On March 18, 2014, the United States Court of Appeals for the Second Circuit decided that under the federal environmental cleanup law known as theComprehensive Environmental Response, Compensation and Liability Act("CERCLA") (42 U.S.C. §9607), a subcontractor cannot recover the value of unpaid work directly from a landowner if the landowner has already paid the general contractor for the subcontractor's work and the general contractor had failed to make the required payments to the subcontractor.
In this case, Price Trucking Corp. v. Norampac Industries Inc., the defendant landowner hired a general contractor to perform environmental remediation work, including excavation and the removal of contaminated soil, on its property in Erie County, New York. The general contractor hired the plaintiff subcontractor to remove contaminated soil from the site and transport it to a licensed disposal facility. The subcontractor performed and completed all of the required work at the site, but was not paid in full by the general contractor for its services. The landowner paid the general contractor for all costs associated with the cleanup of the site, but the general contractor failed to remit the portion of the payment due to the subcontractor. As a result, the subcontractor sought payment of its unpaid balance directly from the landowner, claiming that such recovery from the landowner was permitted under CERCLA’s contribution provisions.

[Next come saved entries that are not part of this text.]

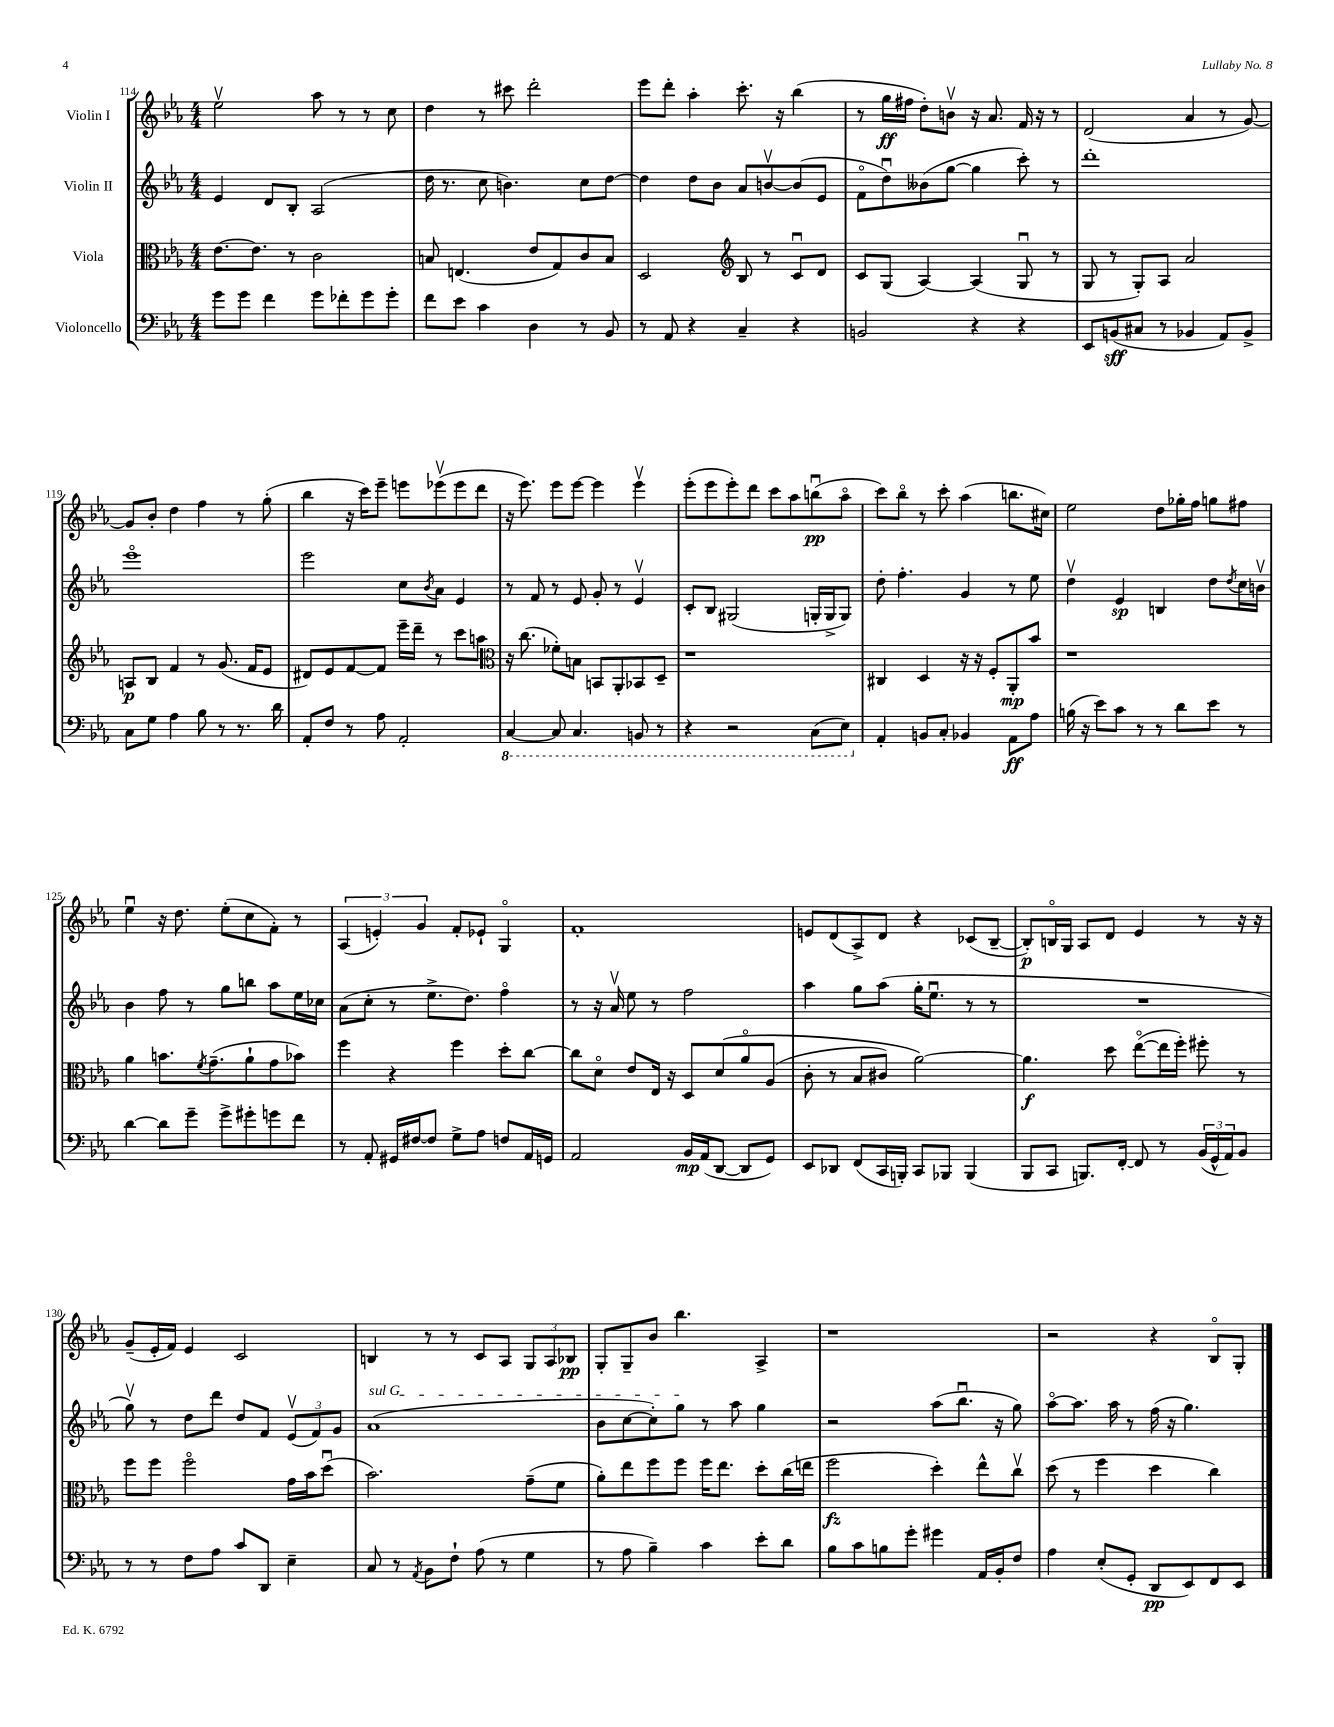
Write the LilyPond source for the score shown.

<<
\new StaffGroup <<
\new Staff = "s0" \with { instrumentName = "Violin I" } {
    \clef treble \key ees \major \numericTimeSignature \time 4/4
    ees''2\upbow aes''8 r8 r8 c''8 |
    d''4 r8 cis'''8 d'''2-. |
    ees'''8 d'''8-. aes''4-. c'''8.-. r16 bes''4( |
    r8 g''16\ff fis''16 d''8-.) b'8\upbow r16 aes'8. f'16 r16 r8 |
    d'2( aes'4 r8 g'8~) |
    g'8 bes'8-. d''4 f''4 r8 g''8-.( |
    bes''4 r16 c'''16) ees'''8-- e'''8 ees'''8\upbow( ees'''8 d'''8 |
    r16 ees'''8.) ees'''8 ees'''8~ ees'''4 ees'''4\upbow |
    ees'''8-.( ees'''8 ees'''8-.) d'''8 c'''8 aes''8 b''8\downbow\pp( aes''8\flageolet |
    c'''8) bes''8\flageolet r8 c'''8-. aes''4( b''8. cis''16) |
    ees''2 d''8 ges''16-. f''16 g''8 fis''8 |
    ees''4\downbow r16 d''8. ees''8-.( c''8 f'8-.) r8 |
    \tuplet 3/2 { aes4( e'4-.) g'4 } f'8-. ees'8-! g4\flageolet |
    f'1-. |
    e'8 d'8( aes8->) d'8 r4 ces'8( bes8~-- |
    bes8-.\p) b16\flageolet g16 aes8 d'8 ees'4 r8 r16 r16 |
    g'8--( ees'16-. f'16) ees'4 c'2 |
    b4 r8 r8 c'8 aes8 \tuplet 3/2 { g8 aes8 bes8\pp } |
    g8-. g8-- bes'8 bes''4. aes4-> |
    r1 |
    r2 r4 bes8\flageolet g8-. \bar "|." |
}
\new Staff = "s1" \with { instrumentName = "Violin II" } {
    \clef treble \key ees \major \numericTimeSignature \time 4/4
    ees'4 d'8 bes8-. aes2( |
    d''16 r8. c''8 b'4.) c''8 d''8~ |
    d''4 d''8 bes'8 aes'8 b'8~\upbow b'8( ees'8 |
    f'8\flageolet d''8\downbow) beses'8( g''8~ g''4 c'''8-.) r8 |
    d'''1-. |
    ees'''1\flageolet |
    ees'''2 c''8 \acciaccatura { bes'8 } aes'8 ees'4 |
    r8 f'8 r8 ees'8 g'8-. r8 ees'4\upbow |
    c'8-. bes8 gis2( g16-. g16-> g8) |
    d''8-. f''4.-. g'4 r8 ees''8 |
    d''4\upbow ees'4\sp b4 d''8 \acciaccatura { d''8 } c''16 b'16\upbow |
    bes'4 f''8 r8 g''8 b''8 aes''8 ees''16 ces''16 |
    aes'8( c''8-. r8 ees''8.-> d''8.) f''4\flageolet |
    r8 r16 aes'16\upbow ees''8 r8 f''2 |
    aes''4 g''8 aes''8( g''16-. ees''8.\downbow r8 r8 |
    R1 |
    g''8\upbow) r8 d''8 d'''8 d''8 f'8 \tuplet 3/2 { ees'8\upbow( f'8) g'8 } |
    \once \override TextSpanner.bound-details.left.text = \markup { \italic "sul G" } aes'1\startTextSpan( |
    bes'8 c''8~ c''8-.) g''8\stopTextSpan r8 aes''8 g''4 |
    r2 aes''8( bes''8.\downbow r16 g''8) |
    aes''8~\flageolet aes''8. aes''16 r8 f''16( r16 g''4.) \bar "|." |
}
\new Staff = "s2" \with { instrumentName = "Viola" } {
    \clef alto \key ees \major \numericTimeSignature \time 4/4
    ees'8.~ ees'8. r8 c'2 |
    b8 e4.( ees'8 g8) c'8 b8 |
    d2 \clef treble bes8 r8 c'8\downbow d'8 |
    c'8 g8( aes4~) aes4( g8\downbow r8 |
    g8 r8 g8-.) aes8 aes'2 |
    a8\p bes8 f'4 r8 g'8.( f'16 ees'8 |
    dis'8) ees'8 f'8~ f'8 ees'''16-- d'''16-- r8 c'''8 a''8 |
    \clef alto r16 c''8.( fes'8-.) b8 b,8 aes,8-. bes,8 d8-- |
    r1 |
    cis4 d4 r16 r16 f8-. aes,8-.\mp bes'8 |
    r1 |
    aes'4 b'8. \acciaccatura { f'8 } g'8.--( aes'8-! g'8 bes'8) |
    f''4 r4 f''4 d''8-. c''8~ |
    c''8 d'8\flageolet ees'8 ees16 r16 d8 d'8\( aes'8\flageolet aes8( |
    c'8-. r8 bes8 cis'8) aes'2~\) |
    aes'4.\f d''8 ees''8~\flageolet( ees''16 f''16-.) fis''8-. r8 |
    f''8 f''8 f''2\flageolet g'16 bes'16 d''8\downbow( |
    bes'2.) g'8--( f'8 |
    aes'8-.) ees''8 f''8 f''8 f''16 ees''8. d''8-. c''16( e''16 |
    f''2\fz d''4-.) ees''8-^ c''8\upbow |
    d''8( r8 f''4 d''4 c''4) \bar "|." |
}
\new Staff = "s3" \with { instrumentName = "Violoncello" } {
    \clef bass \key ees \major \numericTimeSignature \time 4/4
    g'8 g'8 f'4 g'8 fes'8-. g'8 g'8-. |
    f'8 ees'8 c'4 d4 r8 bes,8 |
    r8 aes,8 r4 c4-- r4 |
    b,2 r4 r4 |
    ees,8 b,8\sff( cis8 r8 bes,4 aes,8) bes,8-> |
    c8 g8 aes4 bes8 r8 r8. d'16 |
    aes,8-. f8 r8 aes8 aes,2-. |
    \ottava #-1 c,4~ c,8 c,4. b,,8 r8 |
    r4 r2 c,8( ees,8) \ottava #0 |
    aes,4-. b,8 c8-. bes,4 aes,8\ff aes8 |
    b16( r16 ees'8) c'8 r8 r8 d'8 ees'8 r8 |
    d'4~ d'8 g'8-- g'8-> gis'8-. g'8 f'8 |
    r8 aes,8-. gis,16 fis16~ fis8 g8-> aes8 f8 aes,16 g,16 |
    aes,2 bes,16\mp aes,16( d,8~ d,8 g,8) |
    ees,8 des,8 f,8( c,16 b,,16-.) c,8 bes,,8 bes,,4( |
    bes,,8 c,8 b,,8.) f,16~-. f,8 r8 \tuplet 3/2 { bes,16( g,16-^ aes,16) } bes,8 |
    r8 r8 f8 aes8 c'8 d,8 ees4-- |
    c8 r8 \acciaccatura { aes,8 } bes,8 f8-! aes8( r8 g4 |
    r8 aes8 bes4--) c'4 ees'8-. d'8 |
    bes8 c'8 b8 g'8-. gis'4 aes,16 bes,16-. f8 |
    aes4 ees8-.( g,8-. d,8\pp ees,8) f,8 ees,8 \bar "|." |
}
>>
>>
\layout { \context { \Score currentBarNumber = #114 } }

CERCLA's purpose is to encourage the timely cleanup of hazardous waste sites and to place the cost of such cleanup on those responsible for creating or maintaining such hazardous condition. CERCLA imposes strict liability on owners and operators- regardless of whether they caused such release of hazardous substances. The subcontractor argued that under CERCLA any party who incurs “response costs” is entitled to recover those costs from any responsible party in a contribution action.

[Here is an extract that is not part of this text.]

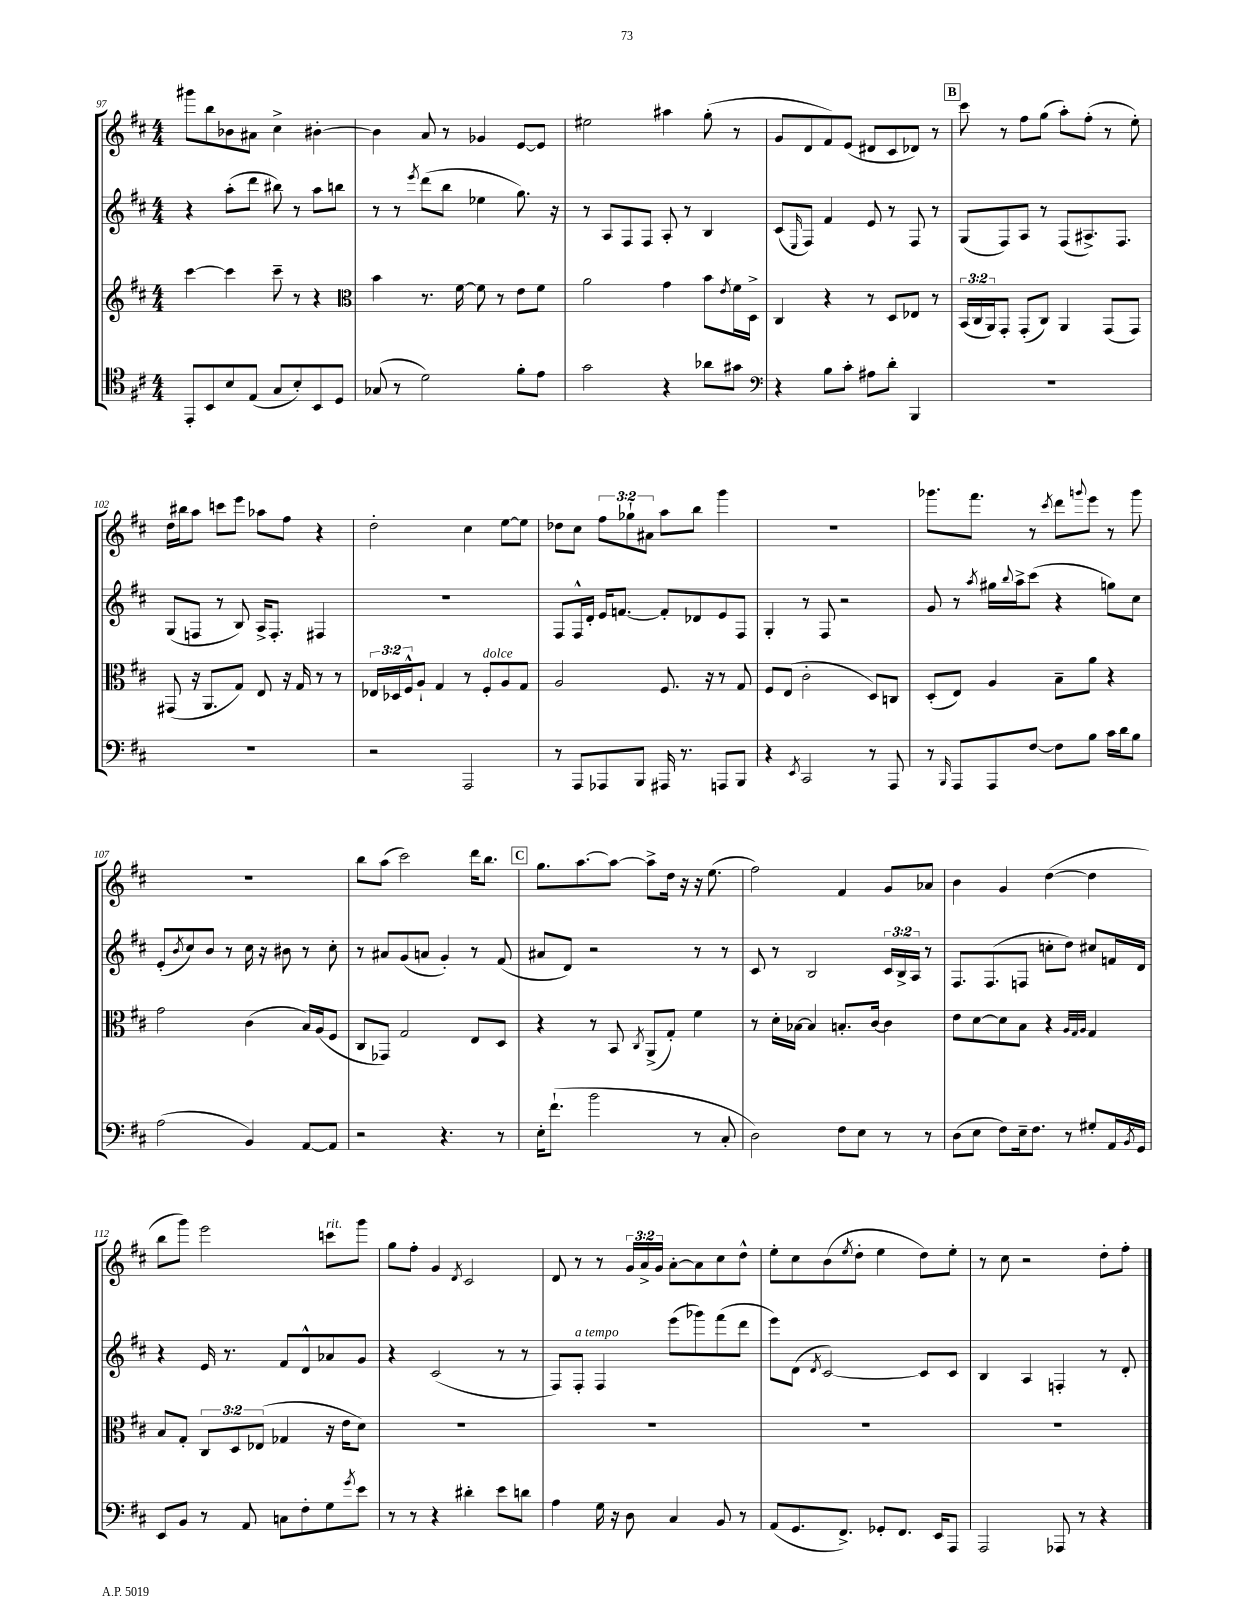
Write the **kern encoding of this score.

Since the landowner was a “responsible party”, and since the subcontractor had incurred “response costs” in connection with the removal of the contaminated soil, the subcontractor reasoned that it was entitled to sue the landowner to recover those costs. However, the Second Circuit found that CERCLA did not intend to hold a landowner perpetually liable in any dispute relating to the cleanup among general contractors, subcontractors, employees and suppliers.
Once the landowner has paid the total costs for the cleanup of its property, its liability for payments under CERCLA is discharged. As such, under CERCLA, a landowner does not have to pay twice for the same work performed on its land.
The court also said that a subcontractor can seek recourse under the N.Y. Lien Law, which provides that a subcontractor can place a mechanic's lien on the landowner's property to hold such landowner responsible for any unpaid work, but only to the extent that such landowner has not paid the general contractor for such work in question.